Study questions:
- 1) In the text about Bilston, what year did the steelworks close?
- 2) Continue the text about Bilston from the point where it stops.

Text for analysis:
BEGIN
Municipal independence
was retained until 1966 when in a general re-organization of local
government in South Staffordshire. Bilston was amalgamated with
Wolverhampton. In the early 20th century there were still a few
farms between Willenhall and Bilston. The road was bounded on each
side by fields and there was an occasional house to be seen. During
the 20th century the two towns almost merged into each other.
Bilston became increasingly industrialized and the brochure for the
1933 Charter Ceremony mentions the manufacture of pig-iron , steel
bars and strip, galvanised sheets, steel stampings and pressings.
Boilers, castings, bolts and nuts, tubes, aircraft components
and hollow-ware amongst what it boasts are the hundred trades of
Bilston. Most of these however were heavy industries all
inter-connected and the town has suffered badly in periods of
recession, first in the 1930s when it was included in Fenner
Brockways book Hungary England and then again in more recent years.
The revival of heavy industry in the war and post-war years did no
last and establishment of newer industries has been largely
insufficient to take up Bilston's surplus labour. The closure of he
steelworks in 1979 was symbolic of the fortunes of the town as a
whole.
In spite of decline, Bilston today is much better materially for the vast majority of people than at anytime in the past. Pictures taken as recently as the 1950's show appalling housing conditions coexisting with a period of industrial prosperity, and is true to say that the 'Good ole days' were by no means as good for everybody. However; through all these changes Bilston has retained it's individuality and something of its small-town character.
All around there are physical reminders of the best as well as the worst of all the phases it has passed through. The oldest building in the town is the Greyhound and Punchbowl Inn, a fine survival of the fifteenth century, but a great deal of Bilston's eighteenth-century houses have escaped the developer and their elegant proportions still grace all the main streets, although many are hidden on the ground floor by modern shop-fronts.
END
Information provided:
BEGIN
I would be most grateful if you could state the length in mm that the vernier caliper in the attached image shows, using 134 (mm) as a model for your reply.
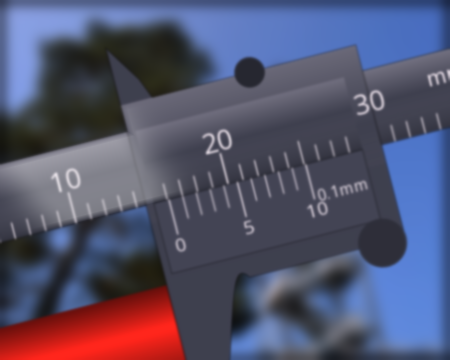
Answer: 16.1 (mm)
END
BEGIN
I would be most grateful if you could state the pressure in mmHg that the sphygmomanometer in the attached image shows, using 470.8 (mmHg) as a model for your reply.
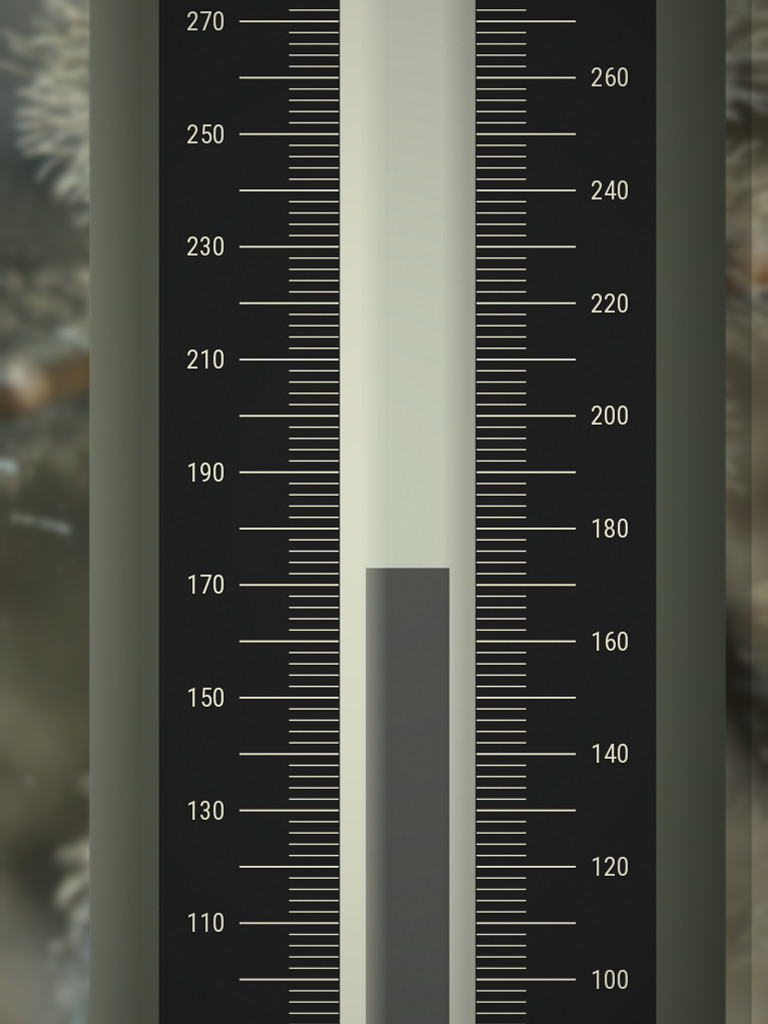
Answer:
END
Answers in order:
- 1) 1979

- 2)
The nineteenth century also added some fine public buildings to the town-scape. The Town Hall, St Leonard's and St Mary's Churches, as well as St Leonard's Vicarage and many other private houses in the new streets radiating out from the town centre, all date from this period, as did the considerable number of nonconformist chapels, now mostly demolished.
The twentieth century's most significant contribution has probably been the construction of large estates of new houses to ease the over crowding which still existed in the town centre. Bilston indeed was at the forefront of planning in the 1930's when it employed Charles Reilly to implement his 'Village Green' ideas, in the building of Stowlawn estate in particular.
Up until 1951 a Mr. Beddows owned a few cows and they grazed on a field near the sewage beds on the Lunt Estate (the site of the ancient Lunt Piece) and he delivered milk to a few customers daily. He housed the cows in his stables in Becket Street, not far from the Lunt Estate. The agricultural land was all lost to industry and to housing.
The mid-century figures for employment in Bilston tell their own story. There was an overwhelming emphasis on metal work and mechanical engineering. The figures in the list show too an extraordinary increase in mechanical engineering, as new subsidiary industries developed and the town started to produce a wider range of goods.
A feature of industry in Bilston was the employment of females in the factories. The majority of this female labour was supplied by married women who went out to work to help with the family "purse". A small percentage had jobs such as cleaning offices, making and taking the tea round factory or as canteen assistants. The biggest percentage was employed inside the factories using hand-presses and such mechanical machines which did not require much skill but are very monotonous. In every factory the percentage of female labour was almost equal to that of the male labour.